§ **EXTRAIT FOURNI**
"""

Honorables sénateurs, je parlerai aujourd’hui du deuxième rapport du Comité sénatorial permanent de l’éthique et des conflits d’intérêts des sénateurs, au nom duquel je prends d’ailleurs la parole. Le présent rapport propose des modifications au Code régissant l’éthique et les conflits d’intérêts des sénateurs à la lumière de la nouvelle Politique du Sénat sur la prévention du harcèlement et de la violence.

Le 16 février 2021, le Comité de régie interne a déposé son quatrième rapport. Ce rapport visait à informer le Sénat qu’une nouvelle politique sur la prévention du harcèlement avait été adoptée par le comité. Le 30 mars 2021, le Sénat a adopté une motion visant à abroger la Politique sur la prévention et le règlement du harcèlement en milieu de travail au Sénat adoptée en 2009, ainsi que le processus intérimaire entrepris en 2019 pour le règlement des plaintes de harcèlement.

En raison de l’entrée en vigueur imminente de la nouvelle politique, le Comité de l’éthique a cherché à savoir si des modifications au code étaient conseillées à la lumière de la politique.

D’emblée, je voudrais vous expliquer et vous préciser le mandat du comité. Selon le Règlement du Sénat, le Comité de l’éthique est autorisé à traiter, de son propre chef, toutes les questions relatives au code.

Cependant, en ce qui a trait à la nouvelle politique, le comité n’a pas le pouvoir d’établir ou de modifier son contenu. La politique est du ressort exclusif du Comité de régie interne, soit hors du mandat du Comité de l’éthique. Par conséquent, le présent rapport ne concerne que l’appariement de la nouvelle politique et du Code régissant l’éthique et les conflits d’intérêts des sénateurs.

Certains sénateurs craignent que le processus prévu par la politique pour traiter les plaintes de harcèlement et de violence ne s’étende pas aux délibérations parlementaires puisque celles-ci sont protégées par le privilège parlementaire. Or, cela voudrait dire qu’il n’existe aucun recours contre l’inconduite lorsque celle-ci se produit pendant les délibérations.

"""

§ **DONNÉES ENREGISTRÉES**
"""

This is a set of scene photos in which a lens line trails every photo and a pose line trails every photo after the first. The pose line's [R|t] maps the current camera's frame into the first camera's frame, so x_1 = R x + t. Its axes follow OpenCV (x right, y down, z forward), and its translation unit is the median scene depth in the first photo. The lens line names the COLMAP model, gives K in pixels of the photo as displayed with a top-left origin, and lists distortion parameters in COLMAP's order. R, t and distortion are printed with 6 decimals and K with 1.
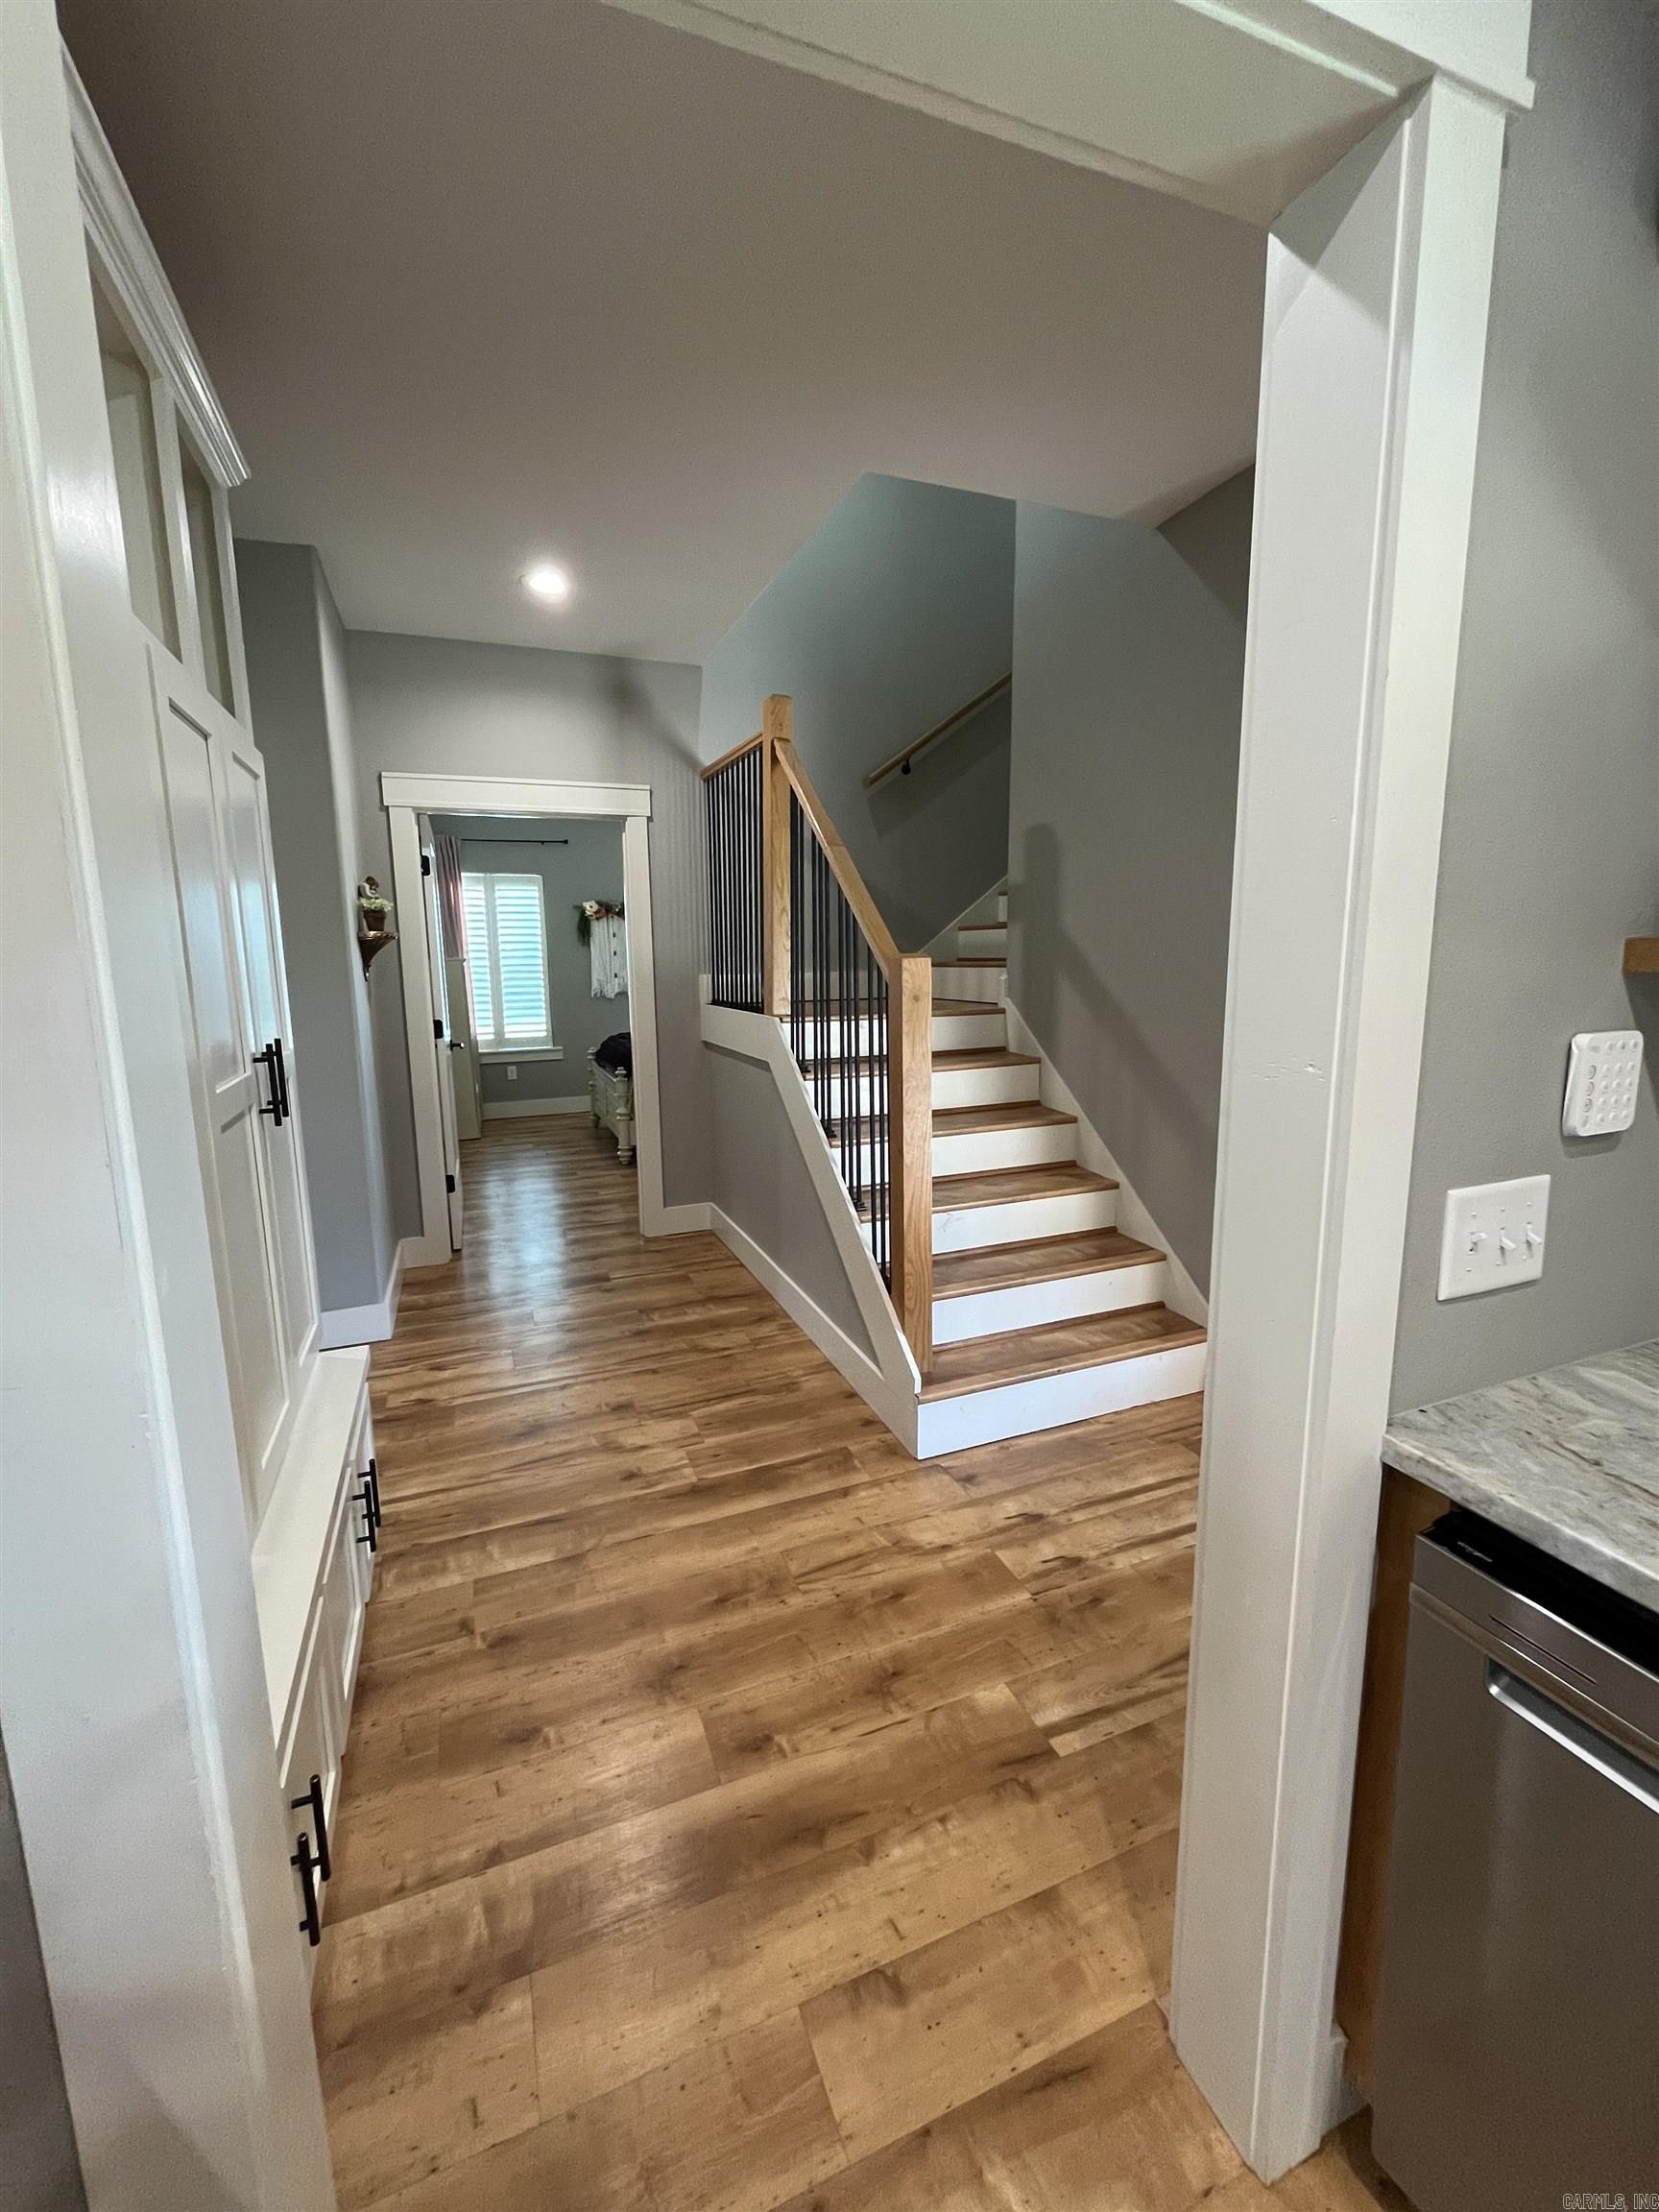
lens RADIAL K [[888.3, 0, 813.0], [0, 888.3, 1092.3], [0, 0, 1]] dist [-0.002676, 0.000046]
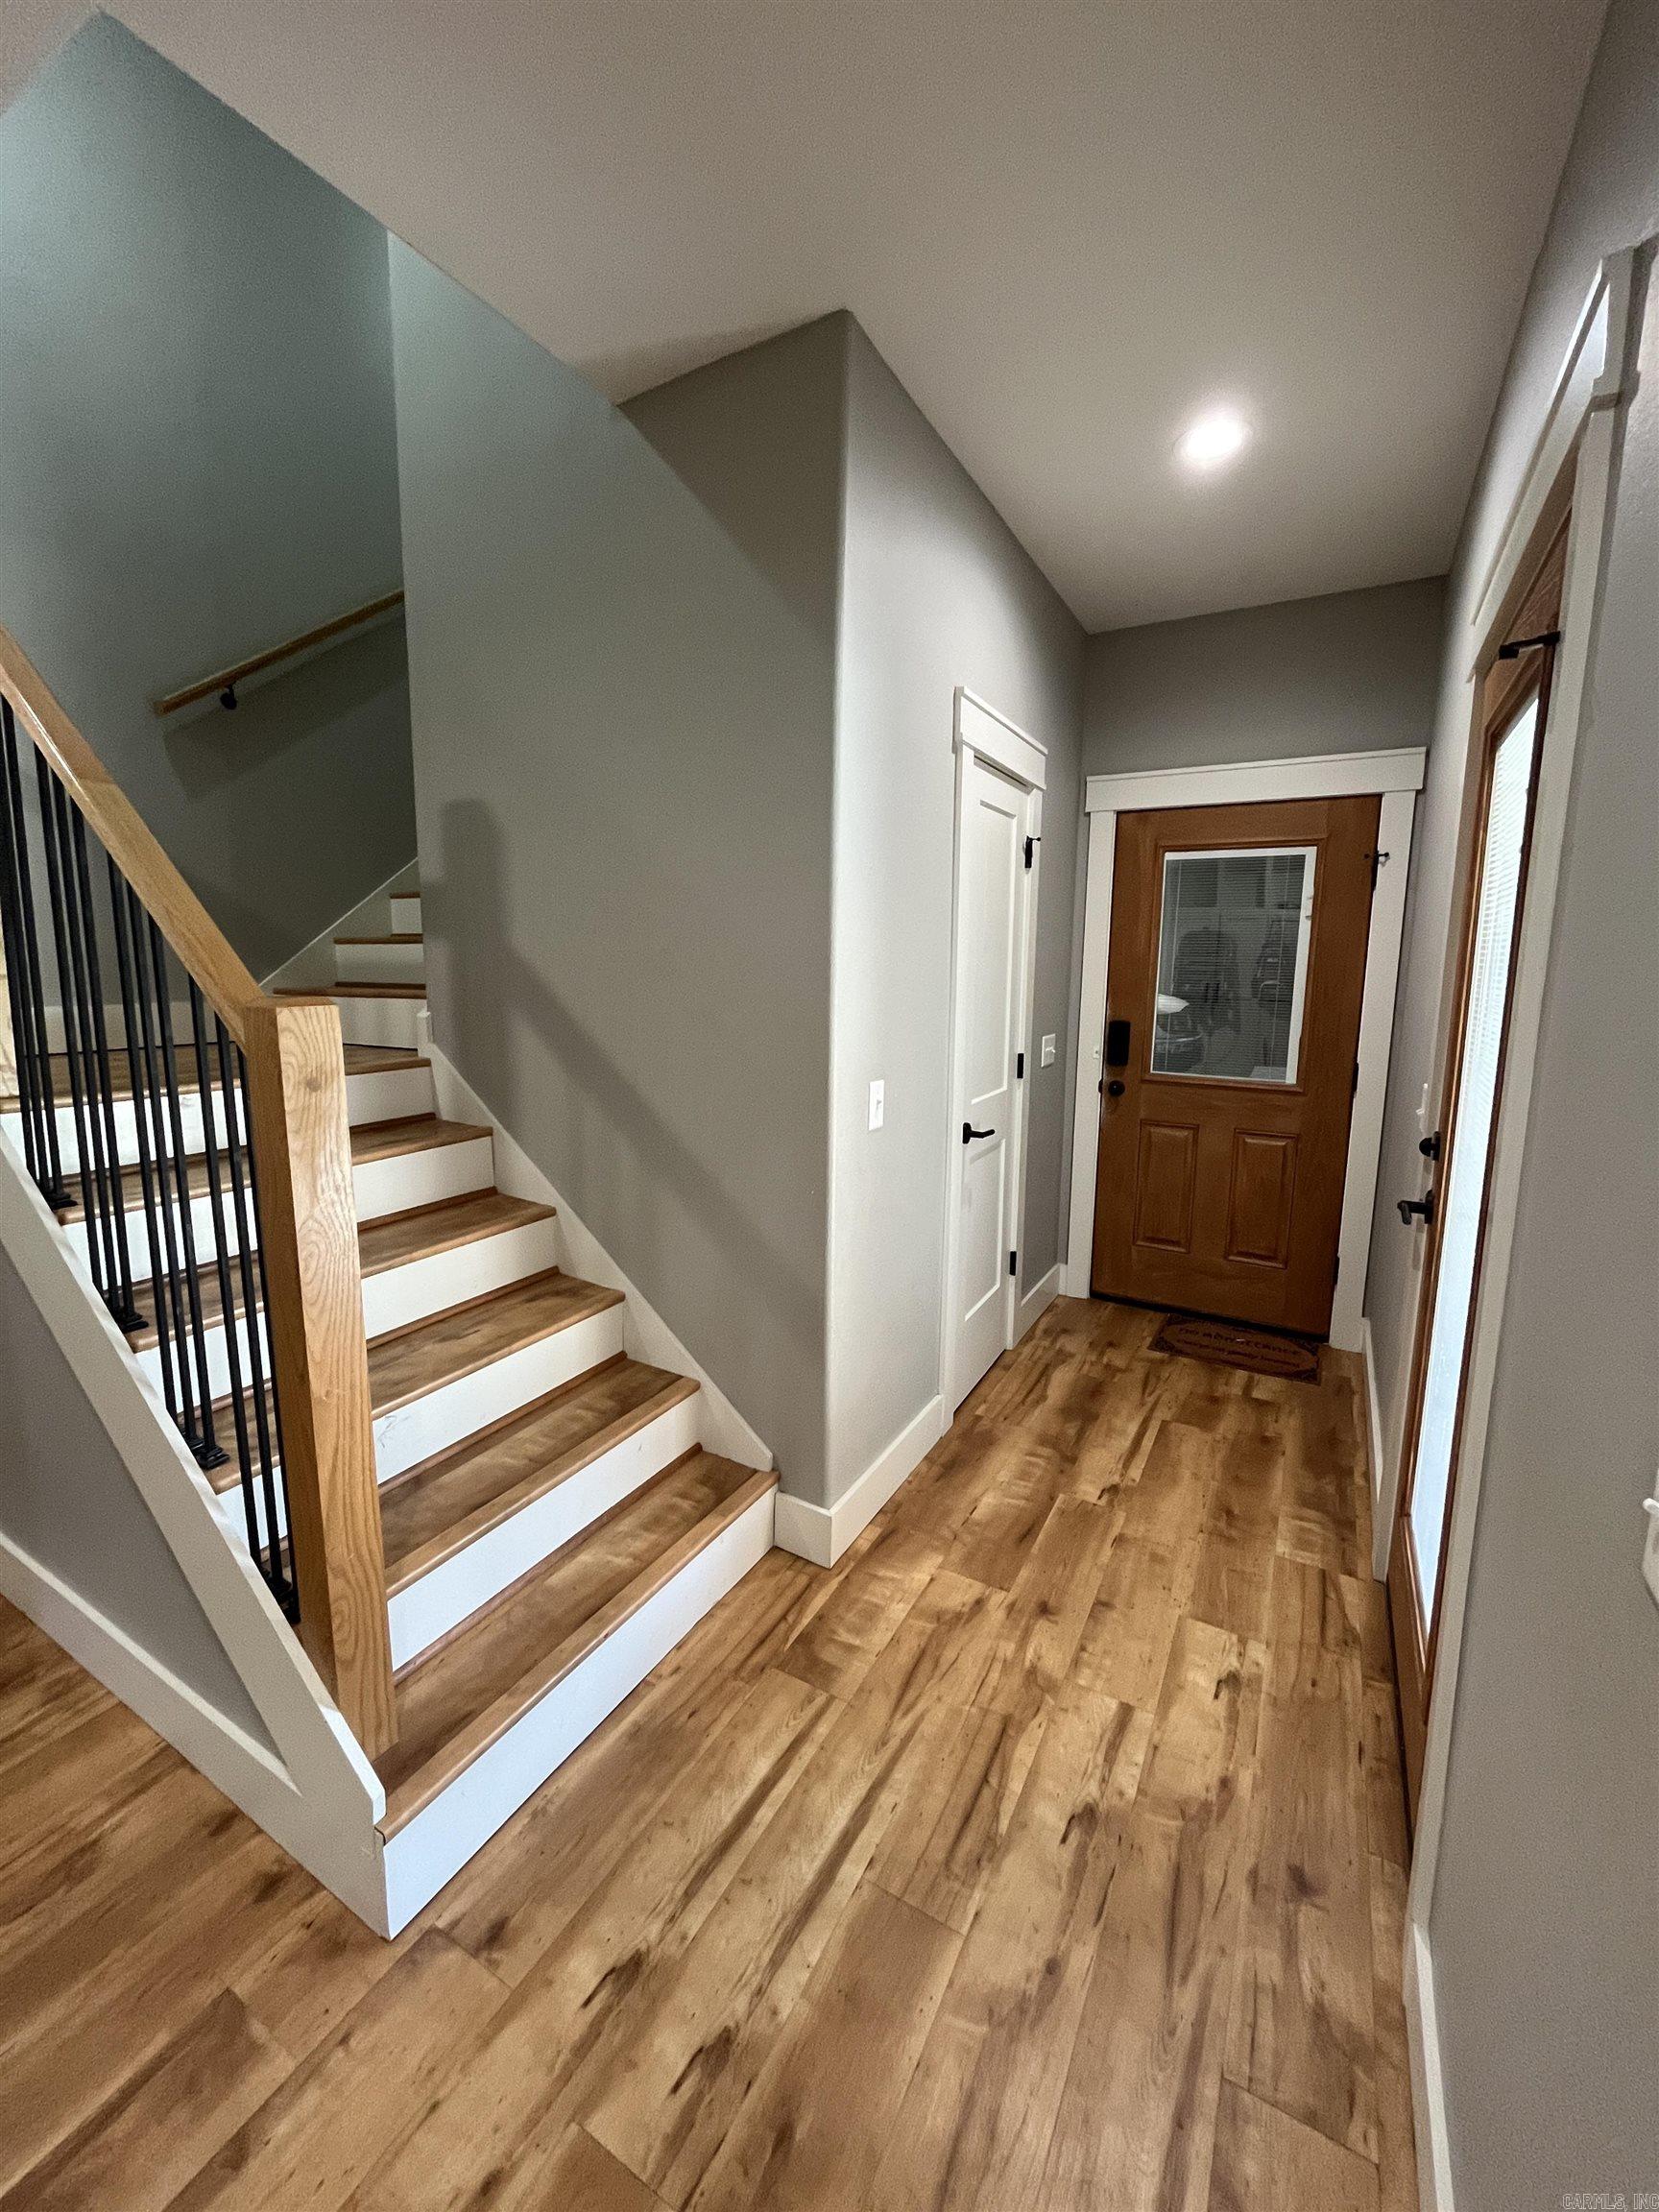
lens RADIAL K [[888.3, 0, 813.0], [0, 888.3, 1092.3], [0, 0, 1]] dist [-0.002676, 0.000046]
pose [[0.779496, -0.070225, 0.622458, 0.016911], [0.078753, 0.996798, 0.013835, -0.067484], [-0.621437, 0.038236, 0.782531, 0.330822]]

"""

§ **TÂCHE 1**
Répondez à ces questions sur l'extrait :
(a) À quelle date le Comité de régie interne a-t-il déposé son quatrième rapport ?
(b) En quelle année avait été adoptée la politique abrogée par la motion du 30 mars 2021 ?
(c) Par quoi les délibérations parlementaires sont-elles protégées ?
§ **TÂCHE 2**
Mettez le listing en CSV à deux colonnes, « consigne » et « résultat », à raison d'une ligne par consigne avec son résultat, chaque champ entre guillemets et les sauts de ligne remplacés par des espaces. Omettez les images.
L'extrait et le listing sont deux documents indépendants l'un de l'autre.

§ **RÉPONSE 1**
(a) Le 16 février 2021.
(b) En 2009.
(c) Par le privilège parlementaire.

§ **RÉPONSE 2**
consigne,résultat
"This is a set of scene photos in which a lens line trails every photo and a pose line trails every photo after the first. The pose line's [R|t] maps the current camera's frame into the first camera's frame, so x_1 = R x + t. Its axes follow OpenCV (x right, y down, z forward), and its translation unit is the median scene depth in the first photo. The lens line names the COLMAP model, gives K in pixels of the photo as displayed with a top-left origin, and lists distortion parameters in COLMAP's order. R, t and distortion are printed with 6 decimals and K with 1.","lens RADIAL K [[888.3, 0, 813.0], [0, 888.3, 1092.3], [0, 0, 1]] dist [-0.002676, 0.000046] lens RADIAL K [[888.3, 0, 813.0], [0, 888.3, 1092.3], [0, 0, 1]] dist [-0.002676, 0.000046] pose [[0.779496, -0.070225, 0.622458, 0.016911], [0.078753, 0.996798, 0.013835, -0.067484], [-0.621437, 0.038236, 0.782531, 0.330822]]"